*TO DO*
Recast the lines below as a JSON list of strings, one string per line, with blank lines left out. Leave the pictures out of your answer.

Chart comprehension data

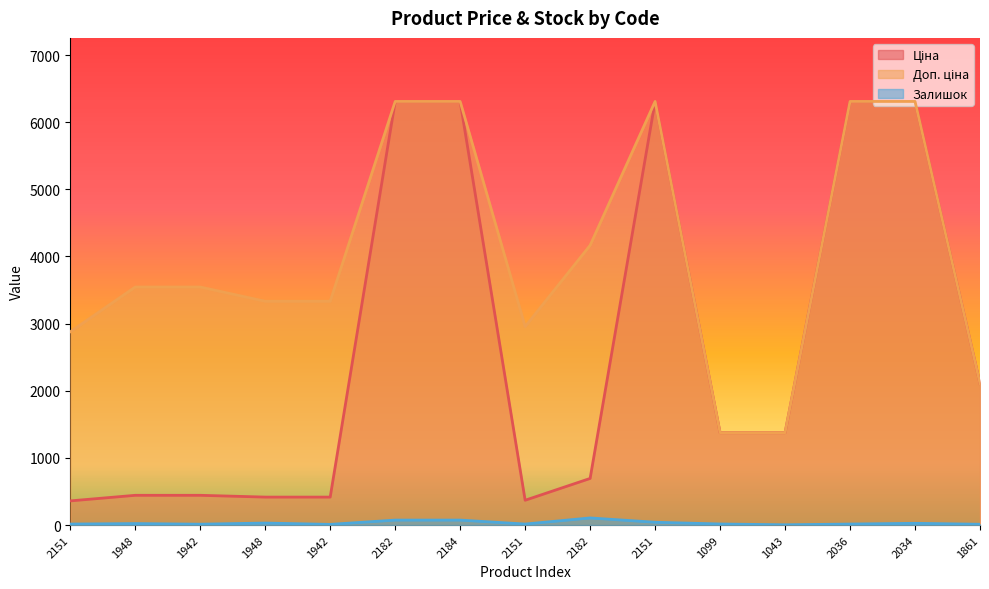

The Залишок series shows 5.6 at 1099. True or false?

False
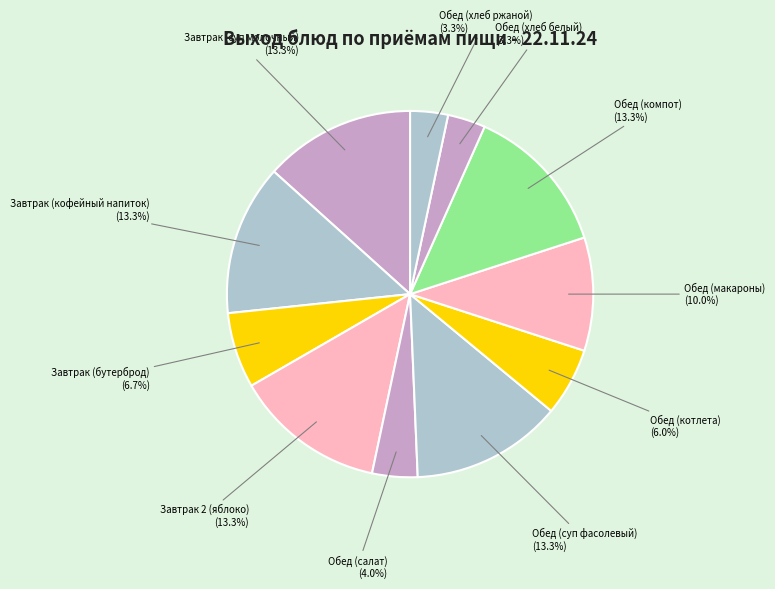

How much of the chart is everything except Завтрак 2 (яблоко)?

86.7%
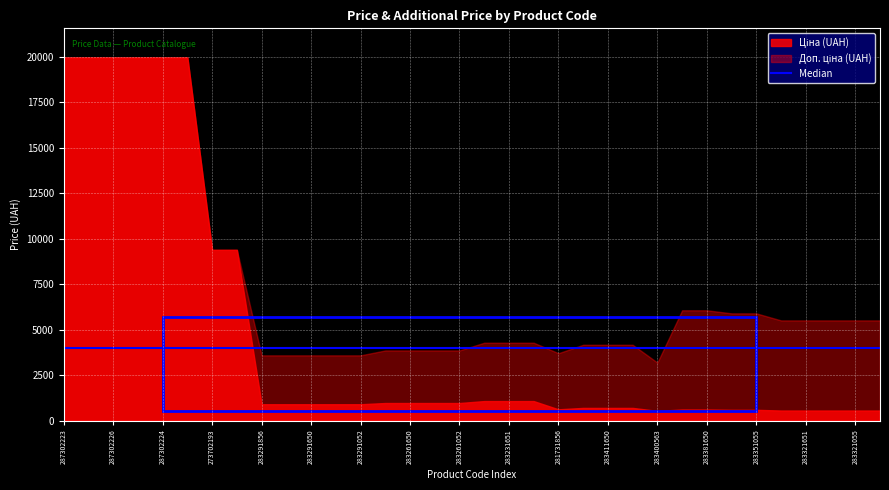

Reading left to right, what are all the values shown in this chart?

Ціна: 19964.2	19964.2	19964.2	19964.2	19964.2	19964.2	9384.0	9384.0	895.9	895.9	895.9	895.9	895.9	963.5	963.5	963.5	963.5	1069.8	1069.8	1069.8	617.0	694.3	694.3	694.3	531.3	606.1	606.1	589.2	589.2	550.6	550.6	550.6	550.6	550.6
Доп. ціна: 19964.2	19964.2	19964.2	19964.2	19964.2	19964.2	9384.0	9384.0	3583.6	3583.6	3583.6	3583.6	3583.6	3854.0	3854.0	3854.0	3854.0	4279.1	4279.1	4279.1	3701.9	4165.6	4165.6	4165.6	3187.6	6061.2	6061.2	5892.2	5892.2	5505.8	5505.8	5505.8	5505.8	5505.8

*RESPONSE BOX*
[
  "The Залишок series shows 5.6 at 1099. True or false?",
  "False",
  "How much of the chart is everything except Завтрак 2 (яблоко)?",
  "86.7%",
  "Reading left to right, what are all the values shown in this chart?",
  "Ціна: 19964.2\t19964.2\t19964.2\t19964.2\t19964.2\t19964.2\t9384.0\t9384.0\t895.9\t895.9\t895.9\t895.9\t895.9\t963.5\t963.5\t963.5\t963.5\t1069.8\t1069.8\t1069.8\t617.0\t694.3\t694.3\t694.3\t531.3\t606.1\t606.1\t589.2\t589.2\t550.6\t550.6\t550.6\t550.6\t550.6",
  "Доп. ціна: 19964.2\t19964.2\t19964.2\t19964.2\t19964.2\t19964.2\t9384.0\t9384.0\t3583.6\t3583.6\t3583.6\t3583.6\t3583.6\t3854.0\t3854.0\t3854.0\t3854.0\t4279.1\t4279.1\t4279.1\t3701.9\t4165.6\t4165.6\t4165.6\t3187.6\t6061.2\t6061.2\t5892.2\t5892.2\t5505.8\t5505.8\t5505.8\t5505.8\t5505.8"
]